Ohio's State Auditor has finished an audit of the city of Akron's finances, and has declared the city in a state of " fiscal caution."
It marks the first-ever use of a new state law that took effect September 29th governiing fiscal caution for cities and other local governments.
Auditor David Yost says the state audit revealed Akron ended its 2010 fiscal year with a fund deficit totallng more than $87-million. The audit reveals that deficit was $116-million in 2009.
Yost says the audit also reveals Akron has failed to properly certify estimated resources, all of which constitute significant deficiences, and material non-compliance with Ohio law.
Yost says he beleives the city of Akron can correct its budget and funding deficiencies.

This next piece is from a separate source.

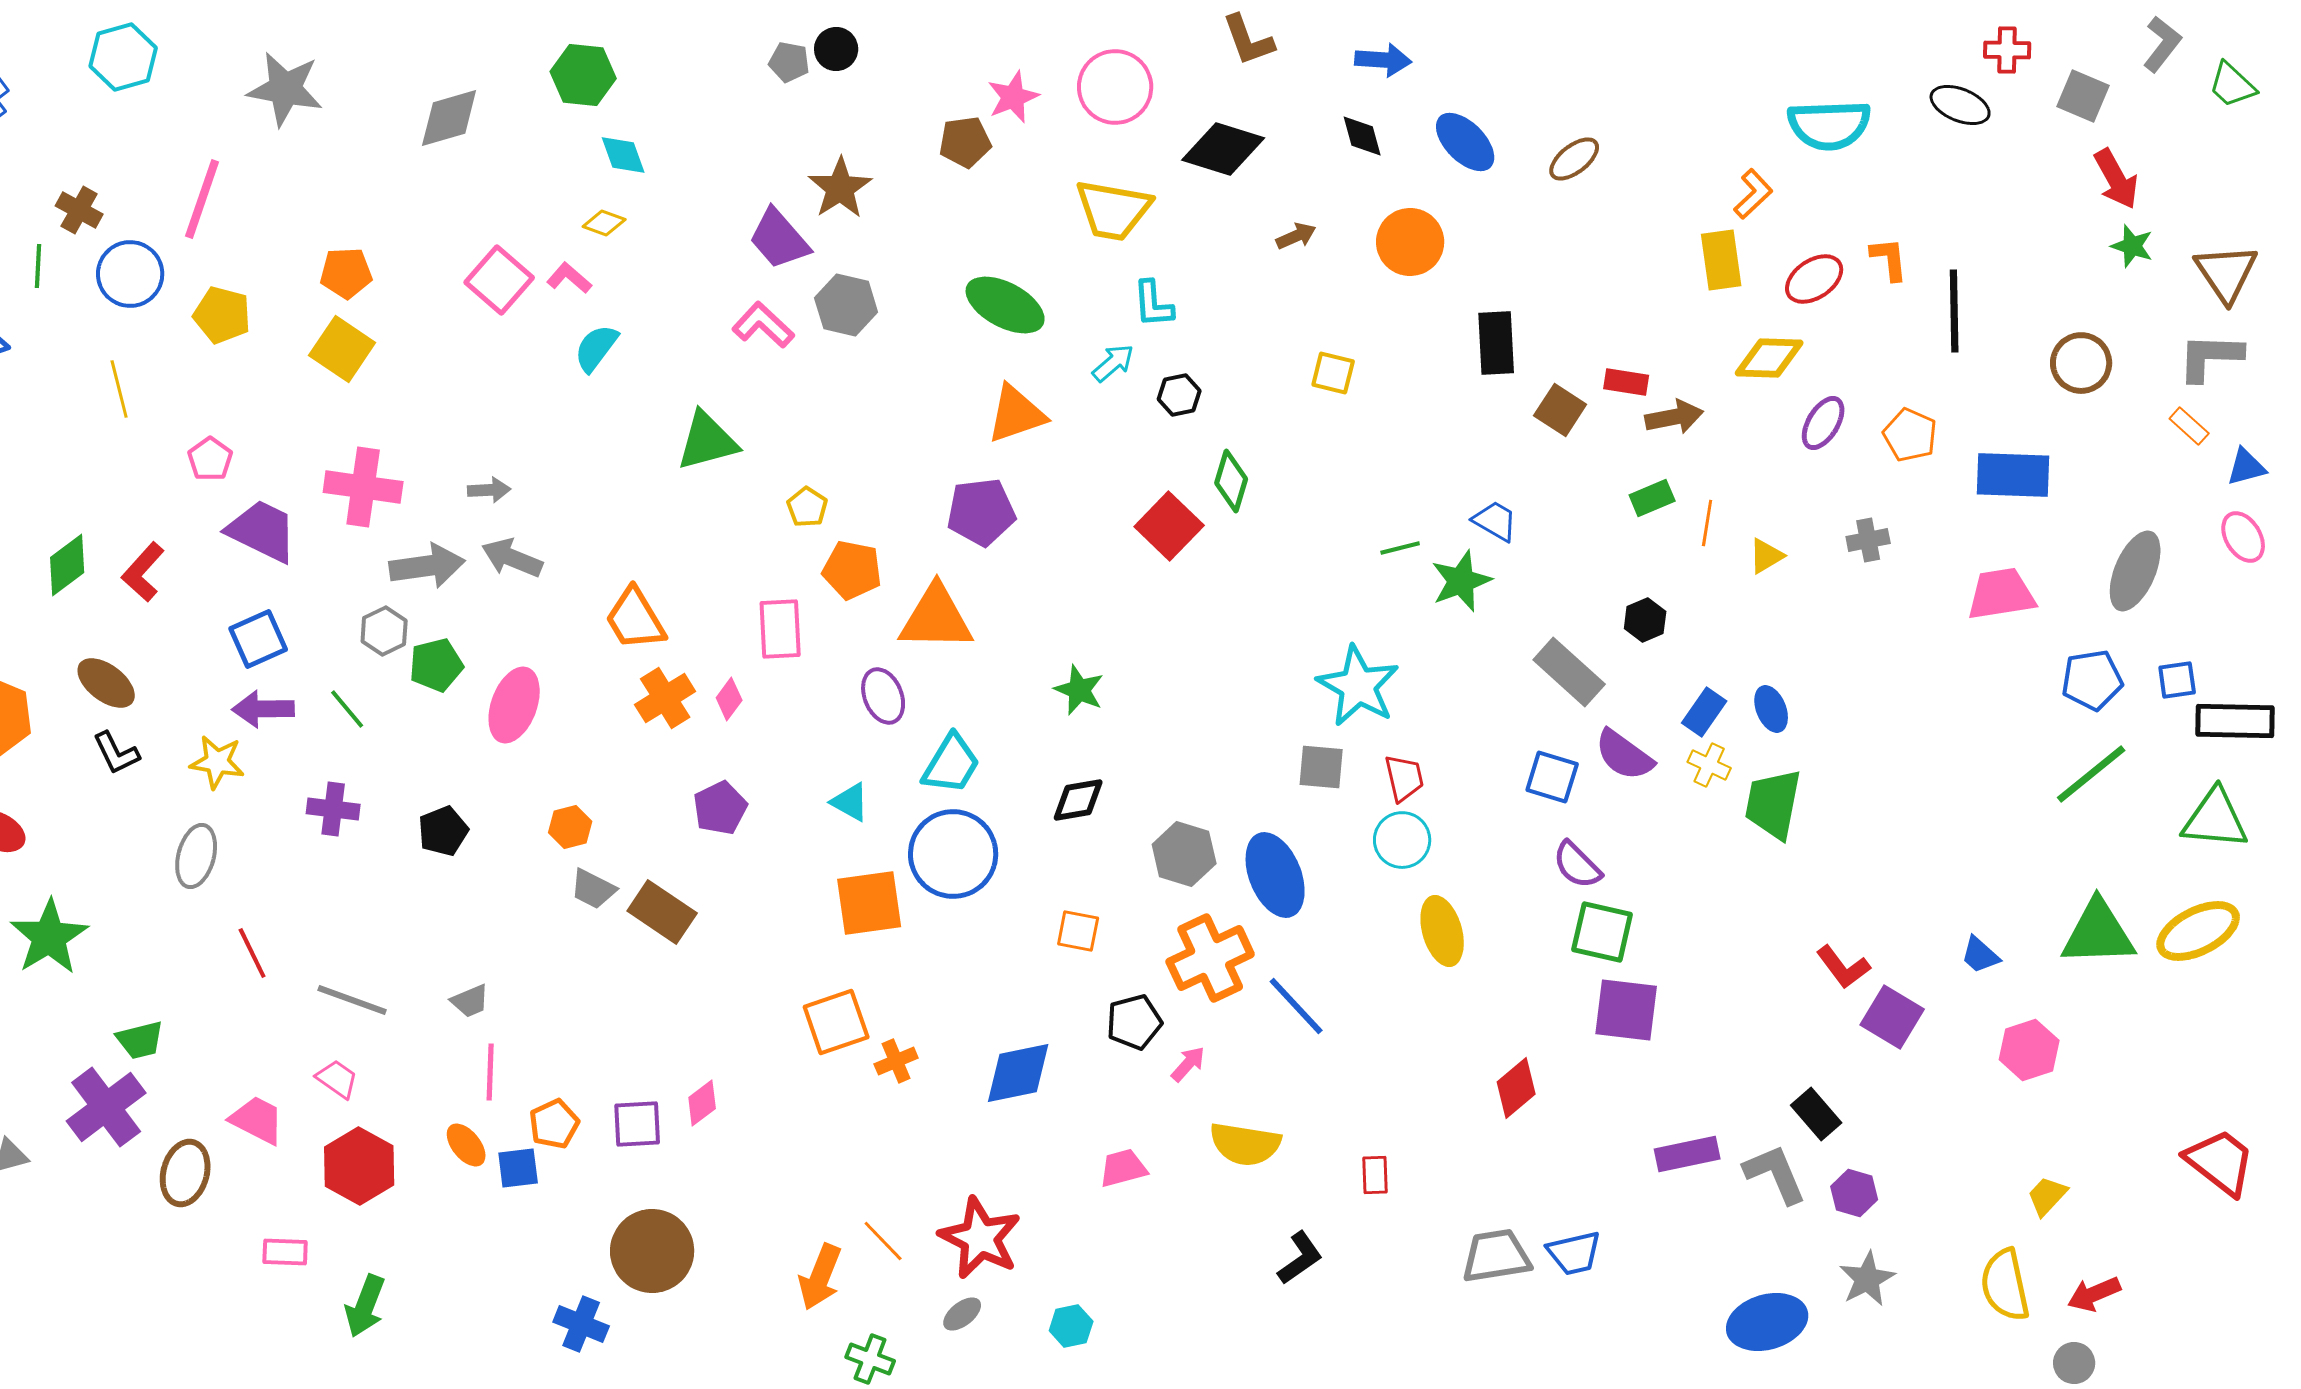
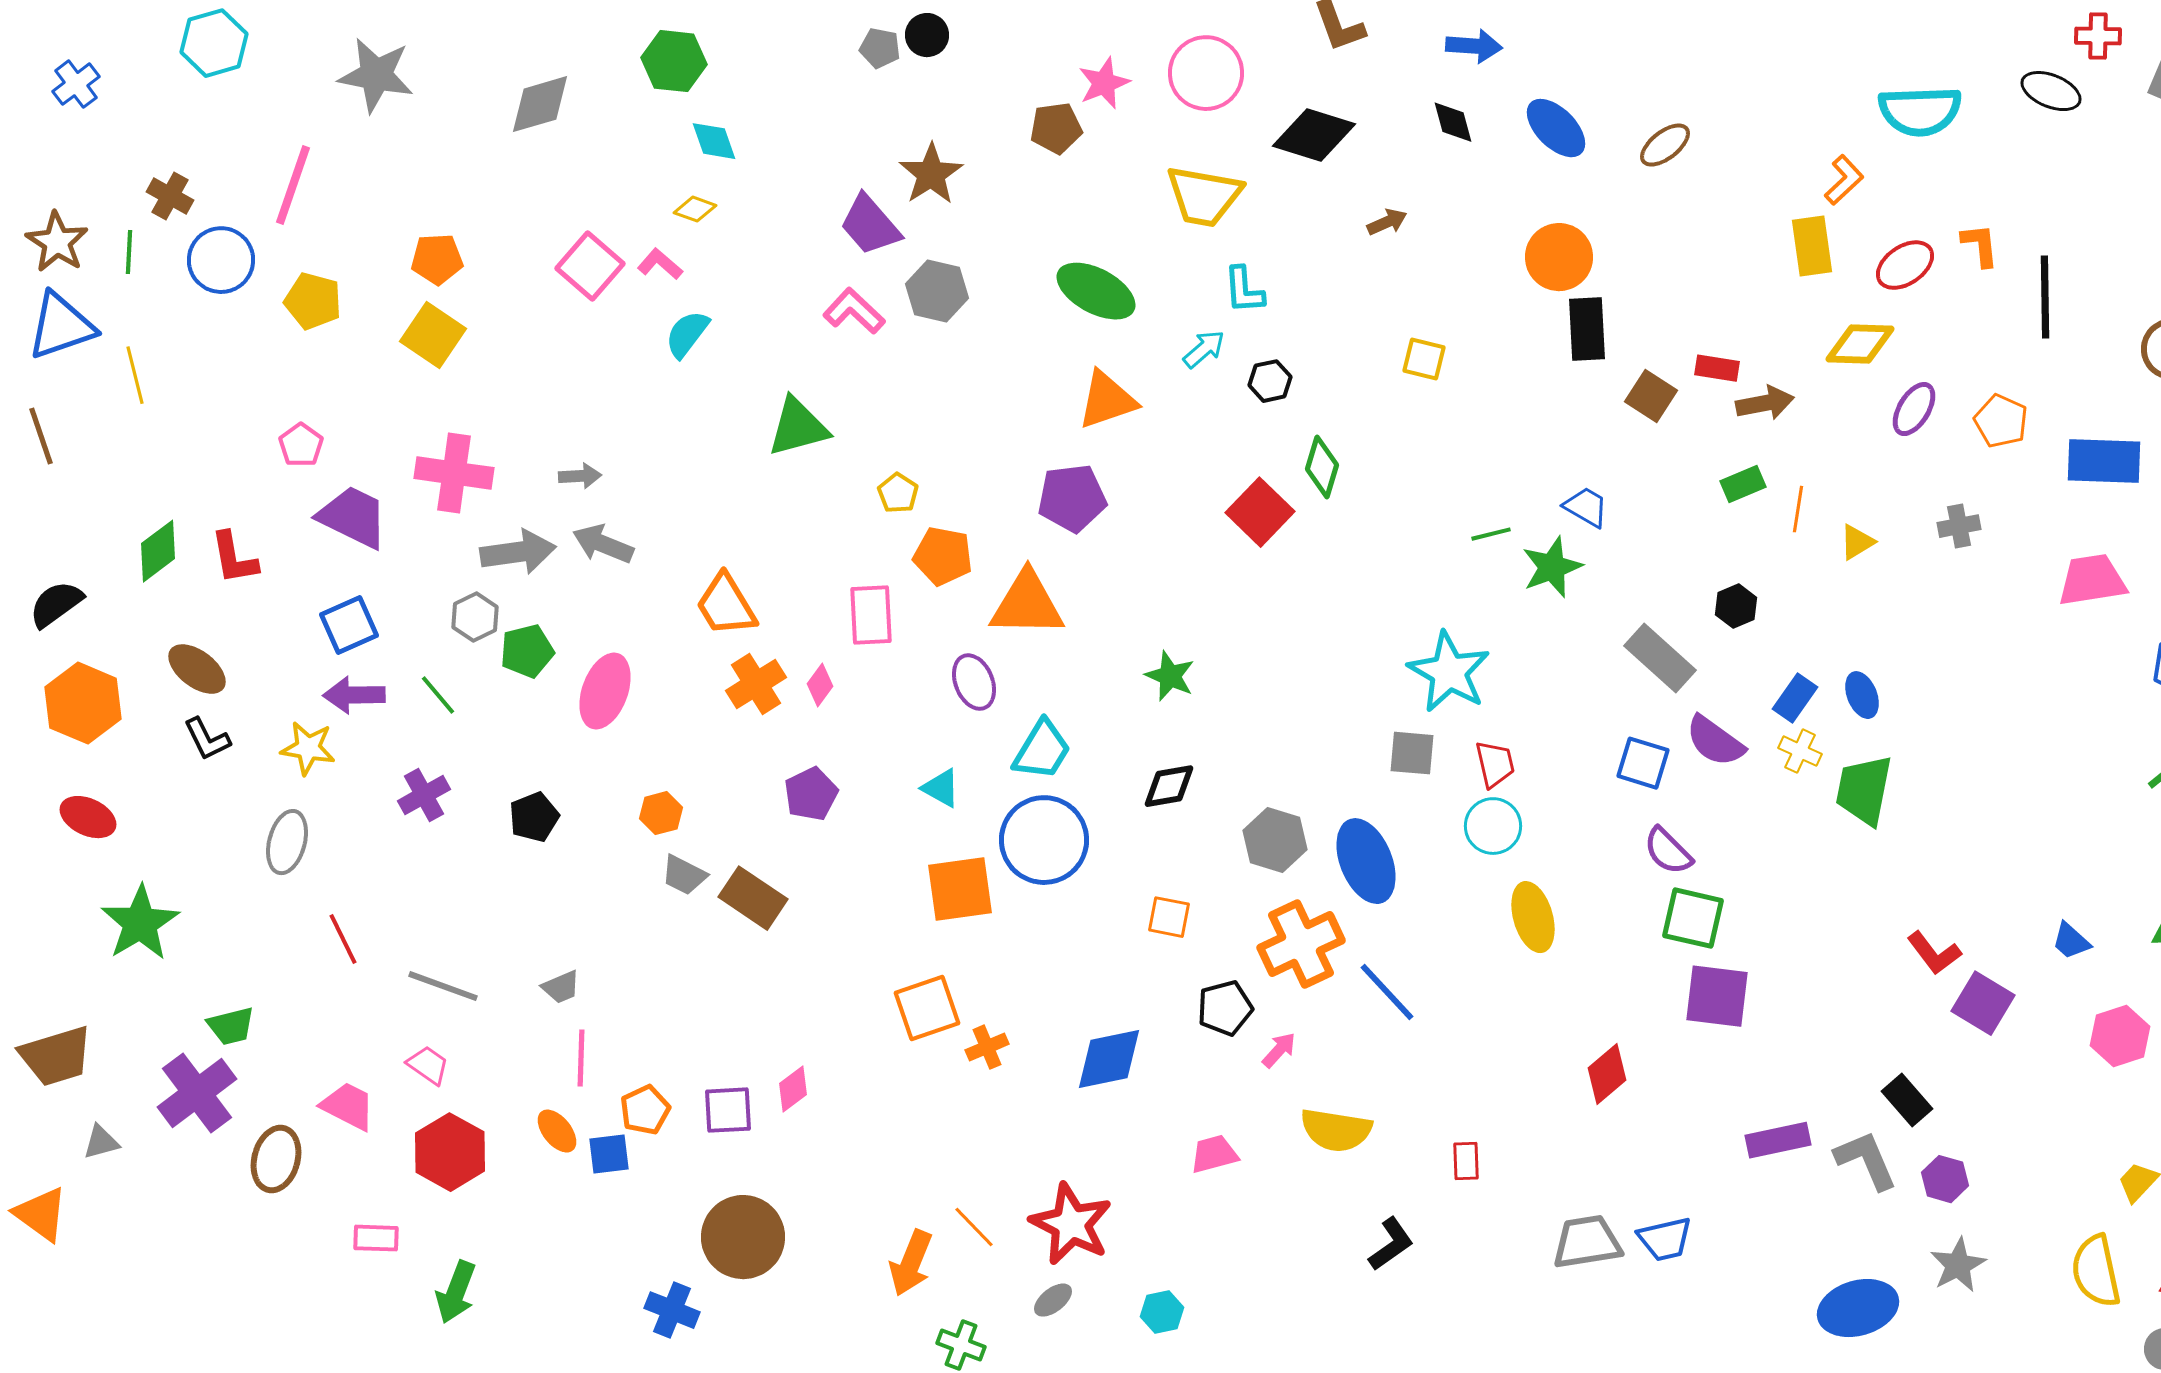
orange circle: (1410, 242) -> (1559, 257), moved
yellow line: (119, 389) -> (135, 375), moved
red L-shape: (143, 572) -> (234, 558), turned -52
purple cross: (333, 809) -> (424, 795), turned -36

The city has 60 days to submit a plan to correct its budgeting procedures to the state auditor.
News Release From The Ohio Auditor Of State
In the first-ever use of a new state law governing fiscal caution for municipalities and other political subdivisions, Auditor of State Dave Yost today announced that he has declared the City of Akron to be in a state of fiscal caution.
“Akron has a lot going for it, and I am confident the city will be able to take the steps necessary to shore up its fiscal house,” Yost said. “But make no mistake, these are tough times, for Akron and many other Ohio governments, and the city will be making some tough decisions.”
The financial and accounting conditions that led to the declaration include deficit fund balances at December 31, 2010 and 2009 in the amount of $87,820,000 and $116,981,000, respectively. The city also has negative cash fund balances, appropriations exceeding available resources, and has failed to properly certify estimated resources -- all of which constitute significant deficiencies, material weaknesses and material noncompliance with Ohio law as established by audit.
Under the declaration and under Revised Code 118.025, the city has 60 days to submit to the Auditor of State a plan to correct the budgetary conditions that led to the declaration of fiscal caution, including eliminating deficit fund balances.
The authority to declare fiscal caution was established earlier this year in the course of changes made during the budget debates to Ohio’s laws governing local government finances. Auditor Yost had argued that cities, counties, villages and townships should not be faced with sudden declarations of fiscal watch and fiscal emergency. Instead, these political subdivisions should have access to the same tool provided for school districts, allowing a declaration of fiscal caution. Under fiscal caution, the subdivision is given earlier notice of financial concerns and an opportunity to make adjustments to avoid a declaration of fiscal watch or emergency.